Entscheidend ist, dass der Verwalter von den entsprechenden Masseansprüchen keine Kenntnis hatte. Auf welche Weise er ggf. Kenntnis erlangt hat, ist unerheblich. Die Kenntnis vom Grund des Anspruchs genügt. Der positiven Kenntnis ist das Kennenmüssen aber nicht gleichgestellt.[3] Jedoch wird der Verwalter nach § 60 persönlich schadensersatzpflichtig, wenn er die Kenntnis schuldhaft vereitelt.[4] Die Ausschlusswirkung tritt im Fall der Kenntnis nicht ein, der Verwalter hat die Ansprüche vielmehr sicherzustellen.[5]
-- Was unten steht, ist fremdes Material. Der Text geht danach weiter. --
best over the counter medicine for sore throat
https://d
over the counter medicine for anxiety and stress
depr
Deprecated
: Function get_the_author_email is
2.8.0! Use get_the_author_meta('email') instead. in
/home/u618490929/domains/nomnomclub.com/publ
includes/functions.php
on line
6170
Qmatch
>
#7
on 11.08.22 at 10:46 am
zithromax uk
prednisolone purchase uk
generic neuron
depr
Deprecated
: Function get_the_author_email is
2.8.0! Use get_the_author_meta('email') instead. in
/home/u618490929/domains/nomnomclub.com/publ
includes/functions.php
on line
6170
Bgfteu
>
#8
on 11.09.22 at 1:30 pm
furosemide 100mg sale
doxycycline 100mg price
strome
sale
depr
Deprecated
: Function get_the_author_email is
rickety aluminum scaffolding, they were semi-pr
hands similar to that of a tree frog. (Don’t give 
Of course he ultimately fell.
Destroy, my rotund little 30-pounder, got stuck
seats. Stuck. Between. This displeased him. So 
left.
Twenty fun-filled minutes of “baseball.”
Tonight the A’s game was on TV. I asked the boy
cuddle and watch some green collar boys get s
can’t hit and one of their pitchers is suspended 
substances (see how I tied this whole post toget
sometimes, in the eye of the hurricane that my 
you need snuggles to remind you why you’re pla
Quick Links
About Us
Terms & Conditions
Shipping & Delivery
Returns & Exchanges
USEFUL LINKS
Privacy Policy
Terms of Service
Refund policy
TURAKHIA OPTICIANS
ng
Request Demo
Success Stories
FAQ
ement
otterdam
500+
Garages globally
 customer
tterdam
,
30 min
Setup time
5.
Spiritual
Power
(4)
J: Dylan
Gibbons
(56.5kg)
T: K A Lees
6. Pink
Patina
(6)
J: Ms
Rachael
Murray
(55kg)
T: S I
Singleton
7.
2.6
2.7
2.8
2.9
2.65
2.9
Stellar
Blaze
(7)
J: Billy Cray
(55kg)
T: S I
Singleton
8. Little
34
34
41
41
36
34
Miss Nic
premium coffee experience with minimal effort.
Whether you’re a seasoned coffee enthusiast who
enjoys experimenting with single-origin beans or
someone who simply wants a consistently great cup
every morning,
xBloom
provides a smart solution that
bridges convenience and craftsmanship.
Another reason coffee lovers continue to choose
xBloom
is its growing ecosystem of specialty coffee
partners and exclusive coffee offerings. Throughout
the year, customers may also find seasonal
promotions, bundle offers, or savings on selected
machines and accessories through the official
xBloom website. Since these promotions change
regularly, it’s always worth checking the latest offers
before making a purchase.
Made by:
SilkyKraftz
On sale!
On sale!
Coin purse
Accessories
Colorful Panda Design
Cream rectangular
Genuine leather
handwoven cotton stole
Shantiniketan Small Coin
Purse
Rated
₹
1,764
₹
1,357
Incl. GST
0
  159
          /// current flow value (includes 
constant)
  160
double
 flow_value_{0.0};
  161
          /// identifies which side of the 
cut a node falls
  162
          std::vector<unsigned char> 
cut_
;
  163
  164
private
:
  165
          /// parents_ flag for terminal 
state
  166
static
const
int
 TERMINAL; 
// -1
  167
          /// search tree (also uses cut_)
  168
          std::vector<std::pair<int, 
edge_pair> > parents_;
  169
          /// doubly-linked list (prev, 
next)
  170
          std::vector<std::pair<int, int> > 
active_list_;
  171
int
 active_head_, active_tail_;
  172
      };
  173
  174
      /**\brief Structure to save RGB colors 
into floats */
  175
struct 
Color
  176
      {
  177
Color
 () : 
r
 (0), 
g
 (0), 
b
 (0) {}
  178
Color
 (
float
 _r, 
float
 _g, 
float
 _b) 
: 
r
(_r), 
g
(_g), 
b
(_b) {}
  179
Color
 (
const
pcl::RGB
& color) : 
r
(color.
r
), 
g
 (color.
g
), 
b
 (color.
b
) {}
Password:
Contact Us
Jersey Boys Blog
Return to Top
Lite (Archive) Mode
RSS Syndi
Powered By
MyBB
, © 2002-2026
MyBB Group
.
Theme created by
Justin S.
[3] Jaeger-Weber, § 172 Rn. 6.
[4] a.a.O.
[5] Kuhn/Uhlenbruck, § 172 Rn. 2.

4. Umfang der Ausschlusswirkung

 

Rn 5

Die Ausschlusswirkung erfasst bei

  • Abschlagsverteilungen die Masse, die nötig ist, den festgesetzten Bruchteil auszuzahlen,
  • bei der Schlussverteilung die der Verteilung unterliegende Masse und
  • bei einer Nachtragsverteilung die Masse, die für die Nachtragsverteilung bestimmt ist.

Die Ausschlusswirkung bezieht sich nur auf die Insolvenzmasse und die Insolvenzgläubiger. Gegen den Insolvenzschuldner können die Massegläubiger weiterhin vorgehen.[6]

[6] Kilger/K. Schmidt, KO § 172 Anm. 2c).